What you should do: Scan the entries below and count the lines holding the string "Full". Supply only the number.

(Dataset items)
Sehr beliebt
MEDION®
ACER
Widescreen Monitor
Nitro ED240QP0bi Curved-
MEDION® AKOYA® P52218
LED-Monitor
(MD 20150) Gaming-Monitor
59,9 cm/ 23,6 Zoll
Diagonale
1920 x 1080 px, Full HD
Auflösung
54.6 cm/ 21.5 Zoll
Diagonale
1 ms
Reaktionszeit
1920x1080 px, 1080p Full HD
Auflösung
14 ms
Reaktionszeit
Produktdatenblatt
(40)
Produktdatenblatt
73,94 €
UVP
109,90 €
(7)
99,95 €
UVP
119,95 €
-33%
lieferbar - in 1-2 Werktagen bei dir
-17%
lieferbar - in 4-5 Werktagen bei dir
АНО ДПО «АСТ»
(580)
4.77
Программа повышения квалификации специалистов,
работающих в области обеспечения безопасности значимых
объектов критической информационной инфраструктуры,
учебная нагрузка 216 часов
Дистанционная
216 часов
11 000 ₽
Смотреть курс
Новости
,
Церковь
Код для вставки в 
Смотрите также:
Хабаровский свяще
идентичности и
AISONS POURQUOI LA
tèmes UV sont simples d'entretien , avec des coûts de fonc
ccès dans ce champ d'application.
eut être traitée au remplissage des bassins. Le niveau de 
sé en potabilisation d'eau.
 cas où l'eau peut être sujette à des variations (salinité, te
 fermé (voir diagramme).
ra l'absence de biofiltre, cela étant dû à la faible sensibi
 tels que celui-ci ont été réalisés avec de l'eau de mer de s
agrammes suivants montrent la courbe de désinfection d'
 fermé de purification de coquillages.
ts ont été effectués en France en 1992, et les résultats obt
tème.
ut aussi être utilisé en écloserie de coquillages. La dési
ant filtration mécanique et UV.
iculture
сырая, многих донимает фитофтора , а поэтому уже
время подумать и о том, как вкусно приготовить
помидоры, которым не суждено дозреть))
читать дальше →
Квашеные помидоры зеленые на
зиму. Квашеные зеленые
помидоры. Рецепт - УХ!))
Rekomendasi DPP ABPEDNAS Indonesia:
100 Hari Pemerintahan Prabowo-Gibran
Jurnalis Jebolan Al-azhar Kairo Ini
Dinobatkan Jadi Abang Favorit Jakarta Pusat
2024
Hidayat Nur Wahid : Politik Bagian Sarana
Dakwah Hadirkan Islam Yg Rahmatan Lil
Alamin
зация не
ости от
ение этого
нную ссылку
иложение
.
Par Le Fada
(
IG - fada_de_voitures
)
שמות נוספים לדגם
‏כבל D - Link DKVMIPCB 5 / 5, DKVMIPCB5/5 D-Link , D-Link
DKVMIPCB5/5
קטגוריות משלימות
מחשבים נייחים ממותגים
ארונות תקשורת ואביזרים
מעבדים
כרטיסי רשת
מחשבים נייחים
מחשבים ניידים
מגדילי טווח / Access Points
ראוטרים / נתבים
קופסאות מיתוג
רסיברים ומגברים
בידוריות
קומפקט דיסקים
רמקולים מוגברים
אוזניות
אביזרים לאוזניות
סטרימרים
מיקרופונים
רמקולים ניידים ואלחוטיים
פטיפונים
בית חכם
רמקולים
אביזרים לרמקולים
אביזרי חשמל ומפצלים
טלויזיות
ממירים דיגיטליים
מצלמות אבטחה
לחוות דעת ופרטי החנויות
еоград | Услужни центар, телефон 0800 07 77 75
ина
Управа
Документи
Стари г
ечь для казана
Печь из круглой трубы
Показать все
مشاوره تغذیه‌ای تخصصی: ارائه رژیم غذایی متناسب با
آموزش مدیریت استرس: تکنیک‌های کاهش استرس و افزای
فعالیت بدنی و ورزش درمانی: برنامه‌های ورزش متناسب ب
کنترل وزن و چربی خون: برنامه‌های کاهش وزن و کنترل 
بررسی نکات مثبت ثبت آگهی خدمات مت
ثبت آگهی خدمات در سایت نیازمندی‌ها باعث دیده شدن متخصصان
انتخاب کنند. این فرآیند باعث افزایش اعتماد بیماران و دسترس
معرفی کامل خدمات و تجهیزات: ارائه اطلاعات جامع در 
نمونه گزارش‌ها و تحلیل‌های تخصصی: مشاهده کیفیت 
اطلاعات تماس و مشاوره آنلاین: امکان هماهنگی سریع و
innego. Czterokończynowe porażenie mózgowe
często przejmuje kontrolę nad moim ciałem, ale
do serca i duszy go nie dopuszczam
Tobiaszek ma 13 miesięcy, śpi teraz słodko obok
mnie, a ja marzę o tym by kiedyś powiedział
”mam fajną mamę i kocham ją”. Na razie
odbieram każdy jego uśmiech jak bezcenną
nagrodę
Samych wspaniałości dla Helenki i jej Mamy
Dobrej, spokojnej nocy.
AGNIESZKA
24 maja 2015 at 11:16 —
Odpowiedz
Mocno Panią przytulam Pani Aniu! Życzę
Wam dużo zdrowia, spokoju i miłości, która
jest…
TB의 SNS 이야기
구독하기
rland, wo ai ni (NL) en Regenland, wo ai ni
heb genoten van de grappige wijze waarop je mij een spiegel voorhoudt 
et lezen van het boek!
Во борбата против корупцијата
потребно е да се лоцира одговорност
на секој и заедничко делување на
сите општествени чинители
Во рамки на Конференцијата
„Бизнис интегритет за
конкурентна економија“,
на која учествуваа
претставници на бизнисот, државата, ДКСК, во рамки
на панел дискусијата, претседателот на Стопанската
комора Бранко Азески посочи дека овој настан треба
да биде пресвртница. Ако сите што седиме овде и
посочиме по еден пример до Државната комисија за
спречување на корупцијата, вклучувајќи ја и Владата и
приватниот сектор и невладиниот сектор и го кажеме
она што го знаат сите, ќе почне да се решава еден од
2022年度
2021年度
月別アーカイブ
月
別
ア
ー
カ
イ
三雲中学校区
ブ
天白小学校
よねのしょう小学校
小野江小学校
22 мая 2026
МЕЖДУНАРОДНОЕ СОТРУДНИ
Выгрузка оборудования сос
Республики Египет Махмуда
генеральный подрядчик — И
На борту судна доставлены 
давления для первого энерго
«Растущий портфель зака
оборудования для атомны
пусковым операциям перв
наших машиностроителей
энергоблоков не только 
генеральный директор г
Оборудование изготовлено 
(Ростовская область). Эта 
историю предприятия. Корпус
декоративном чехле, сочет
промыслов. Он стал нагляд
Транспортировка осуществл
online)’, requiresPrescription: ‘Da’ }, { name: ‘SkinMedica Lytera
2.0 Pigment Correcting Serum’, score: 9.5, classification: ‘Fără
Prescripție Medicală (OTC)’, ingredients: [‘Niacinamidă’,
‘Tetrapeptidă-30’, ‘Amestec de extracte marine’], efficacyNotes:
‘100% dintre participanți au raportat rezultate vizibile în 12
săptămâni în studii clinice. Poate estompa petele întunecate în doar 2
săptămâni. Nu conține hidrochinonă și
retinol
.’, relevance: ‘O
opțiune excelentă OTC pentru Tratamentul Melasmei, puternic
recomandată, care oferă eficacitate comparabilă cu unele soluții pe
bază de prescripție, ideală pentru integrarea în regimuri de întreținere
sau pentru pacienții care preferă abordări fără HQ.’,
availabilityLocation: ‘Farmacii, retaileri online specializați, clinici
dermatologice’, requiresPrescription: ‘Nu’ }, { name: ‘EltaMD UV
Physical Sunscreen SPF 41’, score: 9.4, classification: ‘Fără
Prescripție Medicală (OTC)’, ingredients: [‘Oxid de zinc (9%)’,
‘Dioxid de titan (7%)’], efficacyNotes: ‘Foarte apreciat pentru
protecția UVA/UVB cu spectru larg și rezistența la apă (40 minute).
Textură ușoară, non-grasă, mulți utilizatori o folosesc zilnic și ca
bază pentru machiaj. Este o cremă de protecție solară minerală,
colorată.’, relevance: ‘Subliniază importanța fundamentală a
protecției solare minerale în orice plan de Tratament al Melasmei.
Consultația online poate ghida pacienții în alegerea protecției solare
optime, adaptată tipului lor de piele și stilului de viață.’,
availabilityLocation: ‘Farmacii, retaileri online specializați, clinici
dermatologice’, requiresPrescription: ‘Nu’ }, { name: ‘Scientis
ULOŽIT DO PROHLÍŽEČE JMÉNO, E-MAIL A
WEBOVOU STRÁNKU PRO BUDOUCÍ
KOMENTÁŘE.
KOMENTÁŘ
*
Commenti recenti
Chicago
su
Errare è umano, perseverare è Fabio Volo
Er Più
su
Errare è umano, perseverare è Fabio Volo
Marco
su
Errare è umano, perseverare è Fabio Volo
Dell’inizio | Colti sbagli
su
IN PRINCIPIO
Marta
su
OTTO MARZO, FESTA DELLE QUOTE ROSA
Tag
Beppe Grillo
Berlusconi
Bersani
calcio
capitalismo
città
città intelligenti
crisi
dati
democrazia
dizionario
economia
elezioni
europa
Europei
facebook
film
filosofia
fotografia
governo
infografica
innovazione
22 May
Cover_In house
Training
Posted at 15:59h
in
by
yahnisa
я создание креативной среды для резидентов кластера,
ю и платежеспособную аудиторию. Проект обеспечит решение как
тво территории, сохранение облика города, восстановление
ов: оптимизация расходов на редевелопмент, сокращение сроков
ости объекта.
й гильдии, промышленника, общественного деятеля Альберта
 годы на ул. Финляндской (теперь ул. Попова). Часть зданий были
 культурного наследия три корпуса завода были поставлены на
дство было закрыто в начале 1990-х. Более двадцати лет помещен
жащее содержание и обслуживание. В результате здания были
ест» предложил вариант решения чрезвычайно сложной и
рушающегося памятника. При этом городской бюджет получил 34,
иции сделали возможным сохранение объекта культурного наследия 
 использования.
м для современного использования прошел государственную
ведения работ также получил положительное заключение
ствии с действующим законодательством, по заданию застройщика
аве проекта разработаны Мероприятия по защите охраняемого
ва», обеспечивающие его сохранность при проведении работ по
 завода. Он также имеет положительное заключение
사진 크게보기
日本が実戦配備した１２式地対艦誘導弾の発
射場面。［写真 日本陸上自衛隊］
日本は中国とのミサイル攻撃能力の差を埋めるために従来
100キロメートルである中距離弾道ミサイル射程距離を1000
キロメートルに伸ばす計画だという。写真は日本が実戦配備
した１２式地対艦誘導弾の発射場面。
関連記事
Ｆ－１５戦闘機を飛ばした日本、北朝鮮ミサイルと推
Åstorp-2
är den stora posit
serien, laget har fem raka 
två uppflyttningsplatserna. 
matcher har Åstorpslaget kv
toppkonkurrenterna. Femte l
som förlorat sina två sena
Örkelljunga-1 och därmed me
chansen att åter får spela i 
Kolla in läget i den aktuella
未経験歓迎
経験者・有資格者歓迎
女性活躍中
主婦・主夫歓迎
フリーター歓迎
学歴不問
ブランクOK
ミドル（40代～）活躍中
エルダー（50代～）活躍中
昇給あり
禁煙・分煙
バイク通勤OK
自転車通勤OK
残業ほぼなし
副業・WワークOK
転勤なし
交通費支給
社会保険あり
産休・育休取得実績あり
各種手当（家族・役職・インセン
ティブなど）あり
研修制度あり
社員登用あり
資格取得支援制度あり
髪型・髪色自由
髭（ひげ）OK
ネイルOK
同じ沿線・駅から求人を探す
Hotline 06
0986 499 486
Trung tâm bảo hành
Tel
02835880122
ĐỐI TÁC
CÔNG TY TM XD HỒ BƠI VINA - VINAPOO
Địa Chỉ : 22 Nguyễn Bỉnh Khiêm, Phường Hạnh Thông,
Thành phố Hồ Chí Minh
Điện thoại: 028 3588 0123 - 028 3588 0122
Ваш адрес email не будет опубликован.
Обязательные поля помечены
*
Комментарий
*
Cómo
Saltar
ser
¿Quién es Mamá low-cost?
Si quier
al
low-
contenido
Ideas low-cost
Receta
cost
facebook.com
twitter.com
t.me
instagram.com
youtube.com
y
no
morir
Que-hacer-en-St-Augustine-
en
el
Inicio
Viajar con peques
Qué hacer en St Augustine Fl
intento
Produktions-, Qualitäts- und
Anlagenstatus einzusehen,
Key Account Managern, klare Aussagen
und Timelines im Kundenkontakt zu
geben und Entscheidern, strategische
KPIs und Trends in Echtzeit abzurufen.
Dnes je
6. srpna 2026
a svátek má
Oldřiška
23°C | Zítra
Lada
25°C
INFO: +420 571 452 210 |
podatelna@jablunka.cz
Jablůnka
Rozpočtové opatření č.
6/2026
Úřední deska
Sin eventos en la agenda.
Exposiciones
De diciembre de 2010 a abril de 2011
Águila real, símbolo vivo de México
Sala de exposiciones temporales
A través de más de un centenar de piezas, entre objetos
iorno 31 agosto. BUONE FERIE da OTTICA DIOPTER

Response to the exercise: 2